Album Finds Common Ground Between Franco and Suharto

Image courtesy of Filastine and Nova Ruth
Image courtesy of Filastine and Nova Ruth

Jakarta Globe, May 14, 2012

When electronic artist Grey Filastine was mixing his latest album “Loot,” a revolution of sorts was taking place outside his studio window.

“If I opened the window, I would hear cheers and yelling, people banging on pots and pans, helicopters overheard. It was a super-intense thing to live through,” he said.

Grey’s studio in the Catalan quarter of Barcelona was in the midst of the Indignados uprising last year, when thousands of people took to the streets and plazas across Spain to protest the state of the country’s economy and politics.

More than 20 years after the fall of General Francisco Franco’s dictatorship, Spain is still struggling to achieve the free governance and fair distribution of resources that the people long for.

It’s not hard to draw the parallels with Indonesia, where people are still struggling to face the country’s uncertain future, and its painful past under the authoritarian rule of General Suharto.

Singer Nova Ruth, from Malang in East Java, brings the voice of Indonesia to “Loot” on two tracks: “Colony Collapse,” which was released as an EP in February, and “Gendjer2,” released along with the album just last month.

The first explores both natural and human-made disaster areas in the archipelago, from the Lapindo mud volcano near Nova’s home in East Java to the scorched slopes of Mount Merapi in Central Java and the sprawling waste heaps on the outskirts of Jakarta.

The second touches a political nerve, bringing back a tune that was banned during the New Order for its connection to the Indonesian Communist Party (PKI).

Gendjer, or genjer, is a bland-tasting plant that grows wild in the rivers of Java. It is seen as a last resort for those too poor to buy vegetables. “Genjer-genjer,” a tune written by East Javanese songwriter Muhammad Arief in the 1940s about poverty in the town of Banyuwangi, later became a rallying cry for the PKI to recruit new members.

In 1965, when Suharto took control of the country after claiming to have stopped a communist coup, the song was banned for its connection to the PKI.

Nova and Grey bring back the melody in their track “Gendjer2,” assisted by members of Yogyakarta arts collective Taring Padi. Their version is a warm, layered take on the original, filled with sliding strings and humming harmonies.

“I wanted to sing it mainly because the song is really beautiful,” Nova said. “But also because it’s a symbol of a history that must be revealed.”

For many Indonesians, the tune about harvesting, selling and cooking the river weed took on a more sinister tone when it was used in the 1984 government propaganda film “Pengkhianatan G30S/PKI” (“The Treason of the PKI’s September 30 Movement”), which was compulsory annual viewing at schools throughout the New Order era.

The anti-communist purges are still a sensitive topic in Indonesia, 14 years after the fall of the New Order. But Grey said that in his adopted home of Spain, it took much longer for people to come to terms with the bloodshed that ushered in Franco’s regime, which fell apart after the dictator’s death in 1975.

In one of the latest moves for reconciliation, the Spanish government last year released a map showing the locations of more than 2,000 mass graves from the time of the Spanish Civil War.

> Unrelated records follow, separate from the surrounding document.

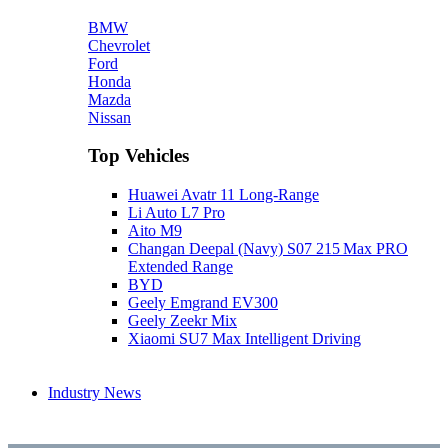
BMW
Chevrolet
Ford
Honda
Mazda
Nissan
Top Vehicles
Huawei Avatr 11 Long‑Range
Li Auto L7 Pro
Aito M9
Changan Deepal (Navy) S07 215 Max PRO
Extended Range
BYD
Geely Emgrand EV300
Geely Zeekr Mix
Xiaomi SU7 Max Intelligent Driving
Industry News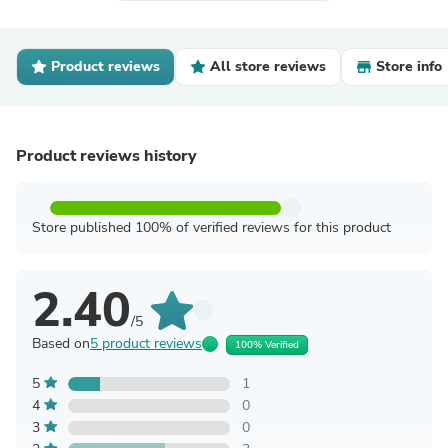
Product reviews
All store reviews
Store info
Product reviews history
Store published 100% of verified reviews for this product
2.40
/5
Based on
5 product reviews
100% Verified
5
1
4
0
3
0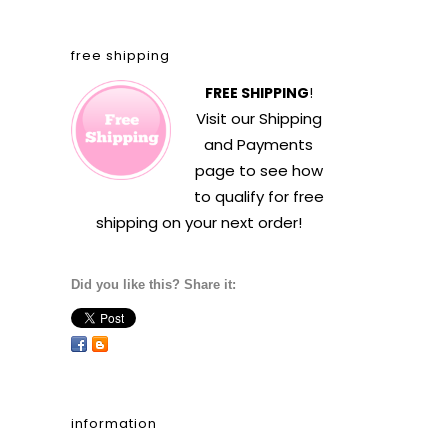
free shipping
FREE SHIPPING
!
Visit our
Shipping
and Payments
page to see how
to qualify for free
shipping on your next order!
Did you like this? Share it:
information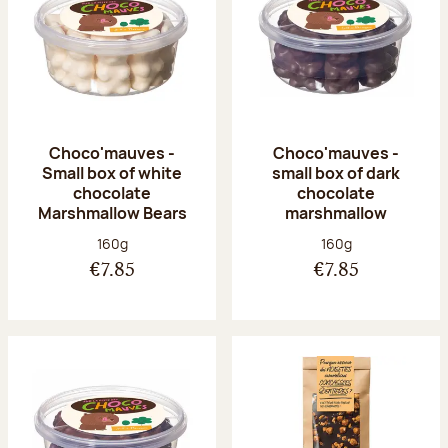
Choco'mauves -
Choco'mauves -
Small box of white
small box of dark
chocolate
chocolate
Marshmallow Bears
marshmallow
Net weight:
Net weight:
160g
160g
€7.85
€7.85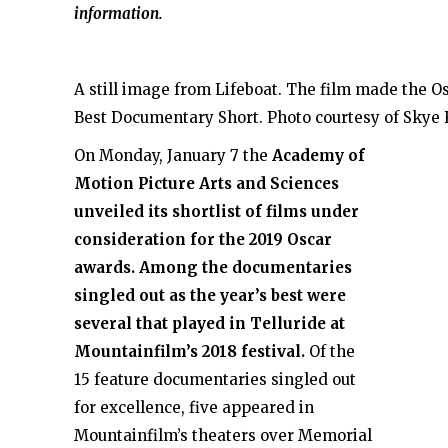
information.
A still image from Lifeboat. The film made the Os
Best Documentary Short. Photo courtesy of Skye 
On Monday, January 7 the
Academy of
Motion Picture Arts and Sciences
unveiled its shortlist of films under
consideration for the 2019 Oscar
awards. Among the documentaries
singled out as the year’s best were
several that played in Telluride at
Mountainfilm’s 2018 festival.
Of the
15 feature documentaries singled out
for excellence, five appeared in
Mountainfilm’s theaters over Memorial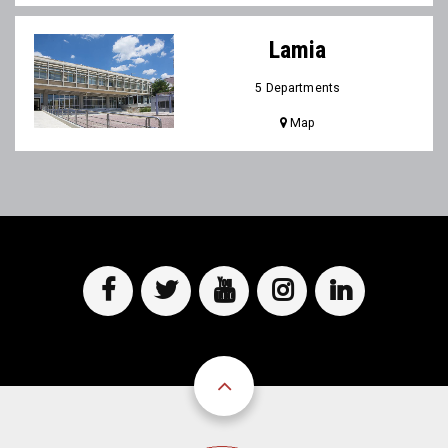
Lamia
5 Departments
Map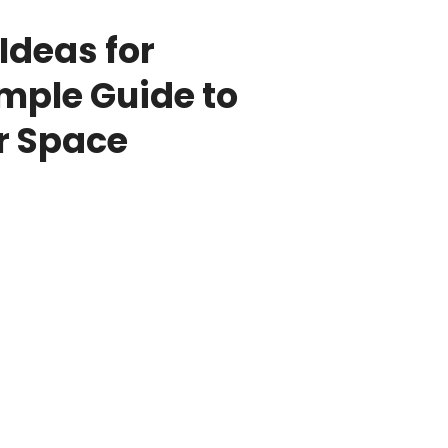
 Ideas for
imple Guide to
r Space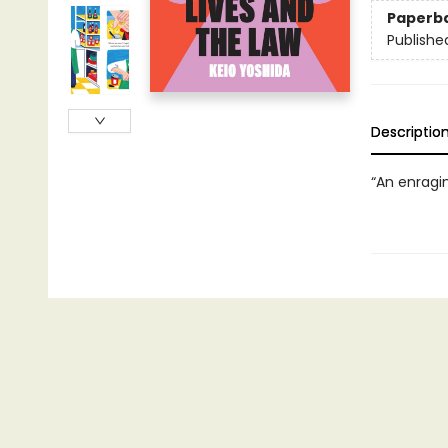
Paperb
Publishe
Descriptio
“An enragi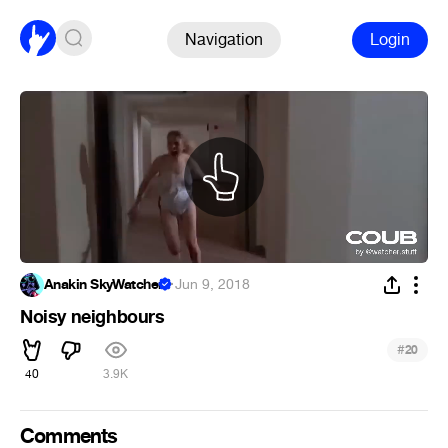
Navigation
Login
Anakin SkyWatcher
·
Jun 9, 2018
Noisy neighbours
#
20
40
3.9K
Comments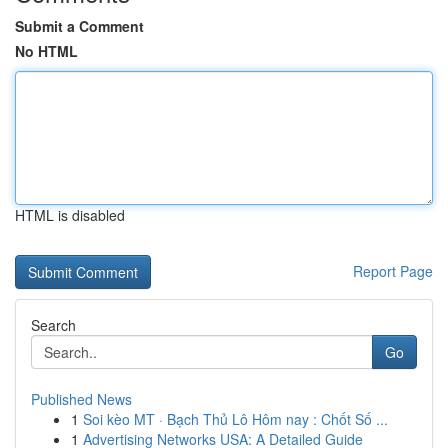
Submit a Comment
No HTML
HTML is disabled
Report Page
Search
Go
Published News
1
Soi kèo MT · Bạch Thủ Lô Hôm nay : Chốt Số ...
1
Advertising Networks USA: A Detailed Guide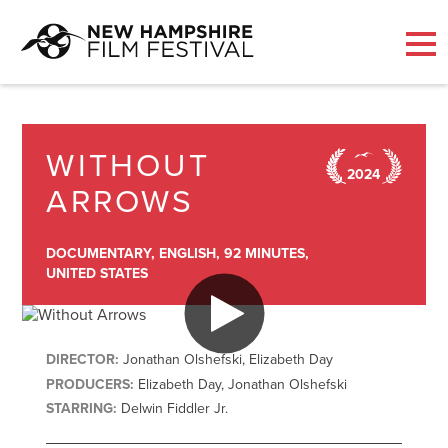
Skip
to
content
WITHOUT
2024
ARROWS
DOCUMENTARY,
ENGLISH,
92 MINUTES,
UNITED STATES
DIRECTOR:
Jonathan Olshefski, Elizabeth Day
PRODUCERS:
Elizabeth Day, Jonathan Olshefski
STARRING:
Delwin Fiddler Jr.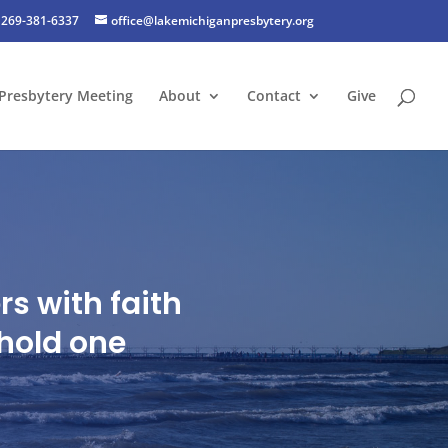
269-381-6337
office@lakemichiganpresbytery.org
Presbytery Meeting
About
Contact
Give
s with faith
hold one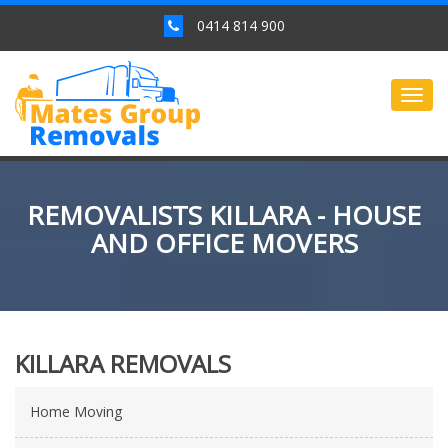
0414 814 900
Togg
navig
REMOVALISTS KILLARA - HOUSE
AND OFFICE MOVERS
KILLARA REMOVALS
Home Moving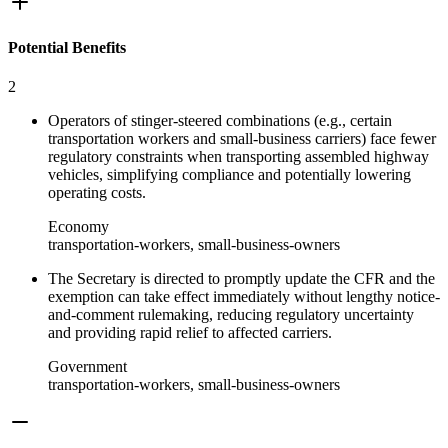
Potential Benefits
2
Operators of stinger‑steered combinations (e.g., certain
transportation workers and small‑business carriers) face fewer
regulatory constraints when transporting assembled highway
vehicles, simplifying compliance and potentially lowering
operating costs.
Economy
transportation-workers, small-business-owners
The Secretary is directed to promptly update the CFR and the
exemption can take effect immediately without lengthy notice-
and-comment rulemaking, reducing regulatory uncertainty
and providing rapid relief to affected carriers.
Government
transportation-workers, small-business-owners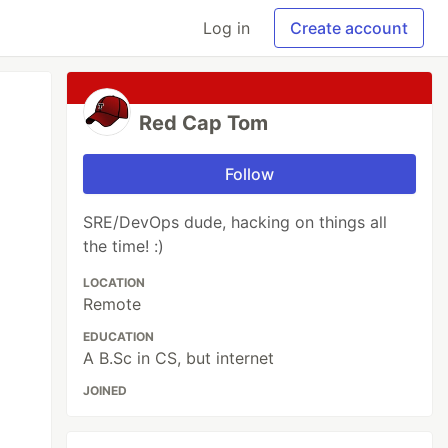
Log in
Create account
Red Cap Tom
Follow
SRE/DevOps dude, hacking on things all
the time! :)
LOCATION
Remote
EDUCATION
A B.Sc in CS, but internet
JOINED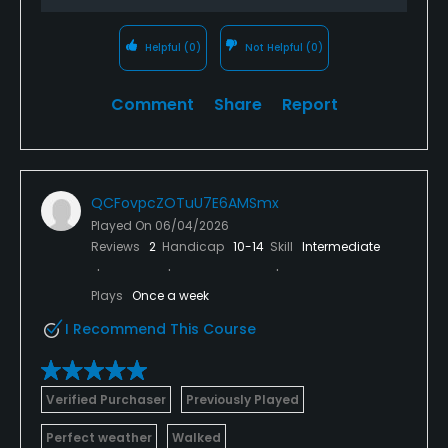
Helpful
(0)
Not Helpful
(0)
Comment
Share
Report
QCFovpcZOTuU7E6AMSmx
Played On
06/04/2026
Reviews
2
Handicap
10-14
Skill
Intermediate
Plays
Once a week
I Recommend This Course
Verified Purchaser
Previously Played
Perfect weather
Walked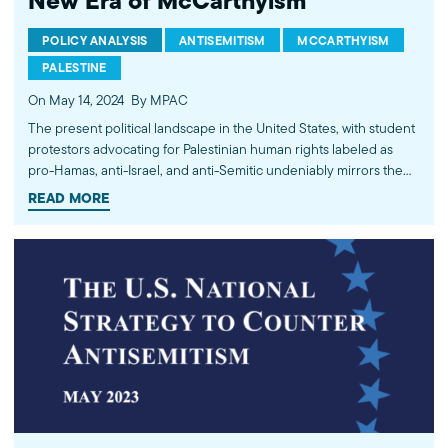
New Era of McCarthyism
POLICY ANALYSIS
ANTISEMITISM
MCCARTHYISM
PALESTINE
On May 14, 2024
By MPAC
The present political landscape in the United States, with student
protestors advocating for Palestinian human rights labeled as
pro-Hamas, anti-Israel, and anti-Semitic undeniably mirrors the
notorious era of McCarthyism that once gripped America. As the
READ MORE
Israeli-Palestinian conflict continues to gain international
attention, Americans who express concern over human rights
violations…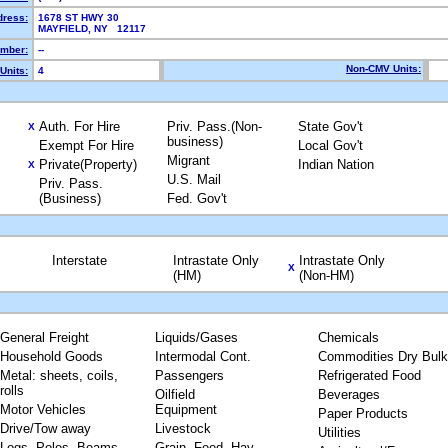
dress:
1678 ST HWY 30
MAYFIELD, NY 12117
mber:
--
Non-CMV Units:
Units:
4
Auth. For Hire
Priv. Pass.(Non-
State Gov't
X
business)
Exempt For Hire
Local Gov't
Migrant
Private(Property)
Indian Nation
X
U.S. Mail
Priv. Pass.
(Business)
Fed. Gov't
Interstate
Intrastate Only
Intrastate Only
X
(HM)
(Non-HM)
General Freight
Liquids/Gases
Chemicals
Household Goods
Intermodal Cont.
Commodities Dry Bulk
Metal: sheets, coils,
Passengers
Refrigerated Food
rolls
Oilfield
Beverages
Motor Vehicles
Equipment
Paper Products
Drive/Tow away
Livestock
Utilities
Logs, Poles, Beams,
Grain, Feed, Hay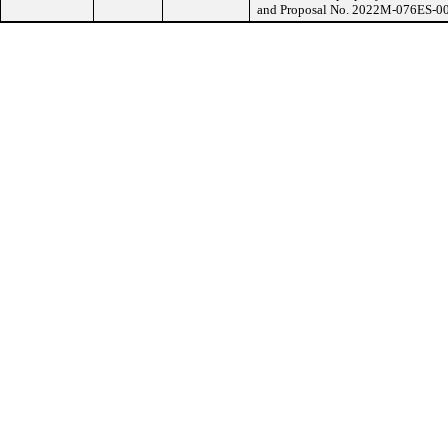
and Proposal No. 2022M-076ES-00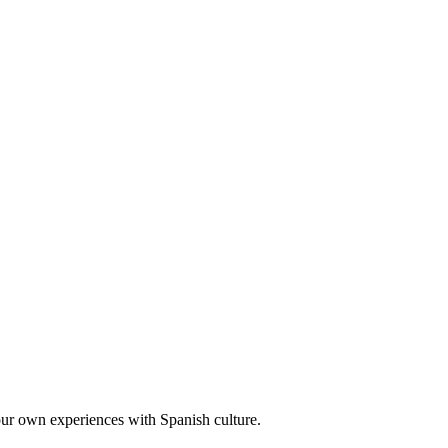
 your own experiences with Spanish culture.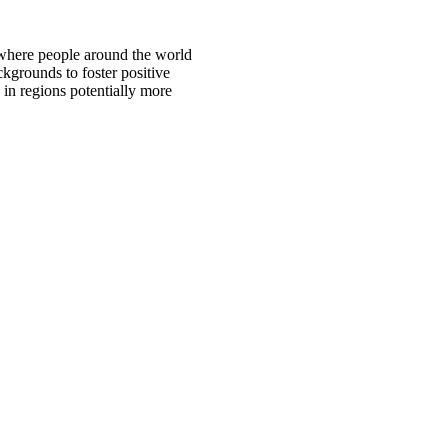
 where people around the world
ckgrounds to foster positive
 in regions potentially more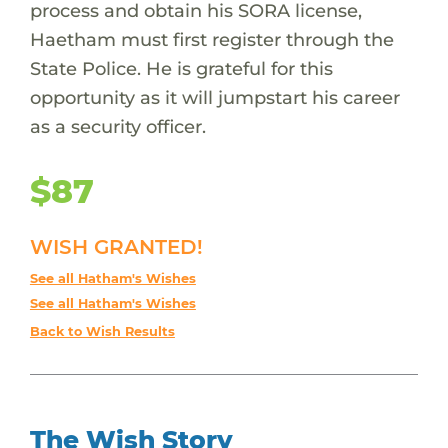
process and obtain his SORA license,
Haetham must first register through the
State Police. He is grateful for this
opportunity as it will jumpstart his career
as a security officer.
$87
WISH GRANTED!
See all Hatham's Wishes
See all Hatham's Wishes
Back to Wish Results
The Wish Story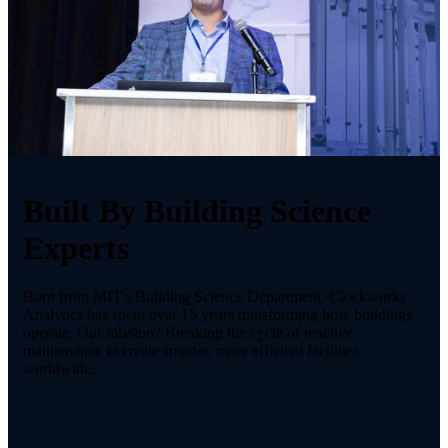
Built By Building Science
Experts
Born from MIT's Building Science Department, Clockworks
Analytics has spent over 15 years transforming how buildings
operate. Our mission? Breaking the cycle of reactive
maintenance to create smarter, more efficient facilities
worldwide.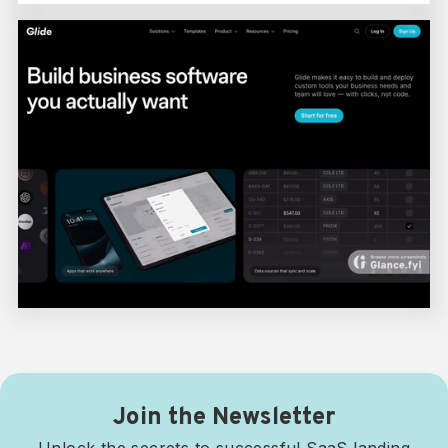
Join the Newsletter
Unlock the secrets to successful SaaS landing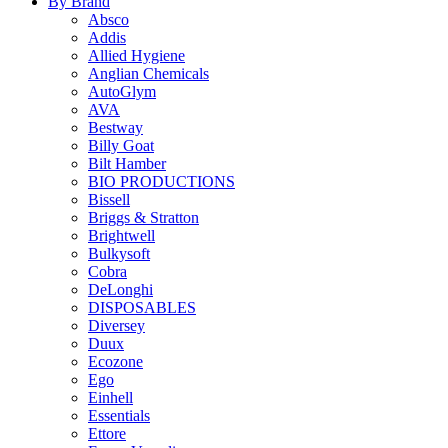
By Brand
Absco
Addis
Allied Hygiene
Anglian Chemicals
AutoGlym
AVA
Bestway
Billy Goat
Bilt Hamber
BIO PRODUCTIONS
Bissell
Briggs & Stratton
Brightwell
Bulkysoft
Cobra
DeLonghi
DISPOSABLES
Diversey
Duux
Ecozone
Ego
Einhell
Essentials
Ettore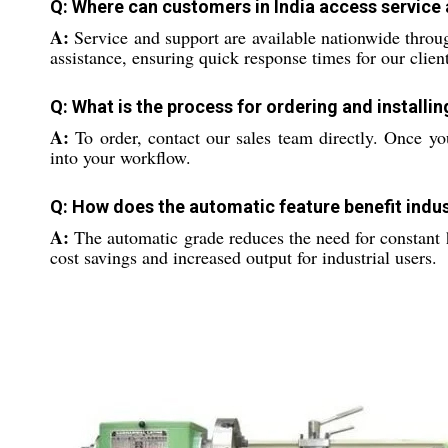
Q: Where can customers in India access service a
A:
Service and support are available nationwide throug
assistance, ensuring quick response times for our client
Q: What is the process for ordering and installi
A:
To order, contact our sales team directly. Once you
into your workflow.
Q: How does the automatic feature benefit indus
A:
The automatic grade reduces the need for constant 
cost savings and increased output for industrial users.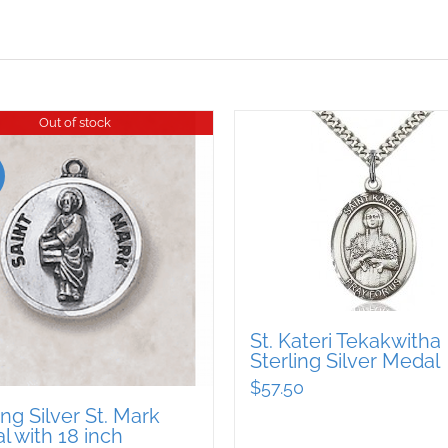
Out of stock
St. Kateri Tekakwitha
Sterling Silver Medal
$
57.50
ing Silver St. Mark
 with 18 inch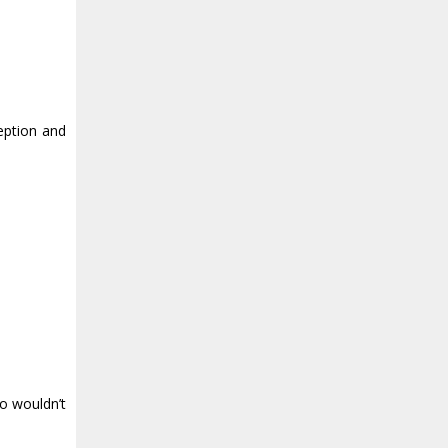
ception and
ho wouldn’t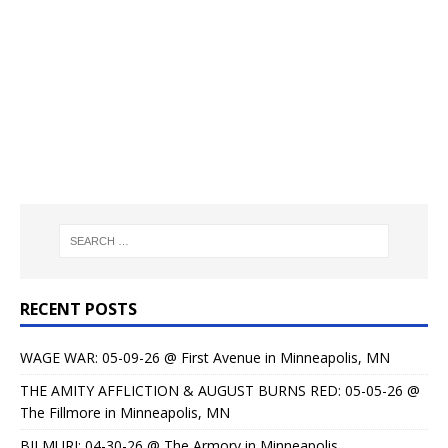
RECENT POSTS
WAGE WAR: 05-09-26 @ First Avenue in Minneapolis, MN
THE AMITY AFFLICTION & AUGUST BURNS RED: 05-05-26 @
The Fillmore in Minneapolis, MN
BILMURI: 04-30-26 @ The Armory in Minneapolis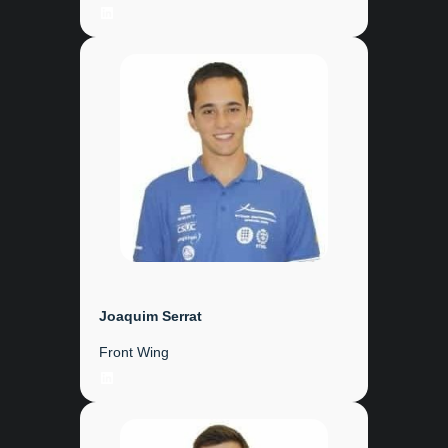
LinkedIn
Joaquim Serrat
Front Wing
LinkedIn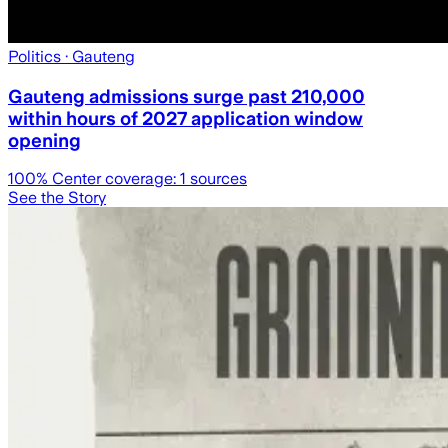
Politics
· Gauteng
Gauteng admissions surge past 210,000
within hours of 2027 application window
opening
100
% Center coverage:
1
sources
See the Story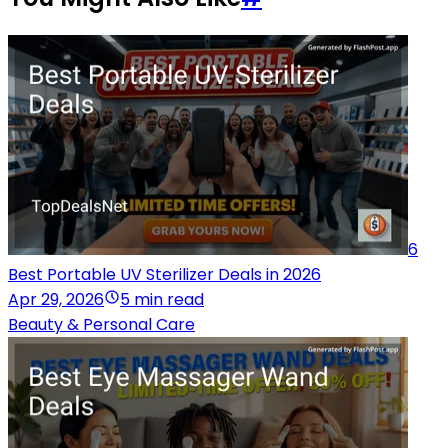
6
Best Portable UV Sterilizer Deals in 2026
Apr 29, 2026
5 min read
Beauty & Personal Care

“They’re excavating the mass graves, they’re going through the political process of changing the history books, of removing big statues of Franco, like all of that stuff is just now happening. I mean come on, does it take that long?” Grey said. “So there could be a long period of adjustment after Suharto as well. ”

Spain and Indonesia are not the only countries touched on by “Loot,” which draws together sounds from places as far-flung as Morocco, Japan and Brazil, in a mixture of hip-hop, dubstep and world music styles.

“I’ve been moving around constantly for years and years, and I’ve noticed the commonalities around the world: musically, politically and socially,” Grey said.

For Grey, the uprising outside his studio window while compiling the album was a symptom of a growing global disaffection with the state of politics and trade.

“Spain is like a model of like 20 years on, of what things could be like in Indonesia,” he said. “And you know it’s interesting to be part of that process of normalization, of reversing history and re-informing. It’s a very complicated thing to do.”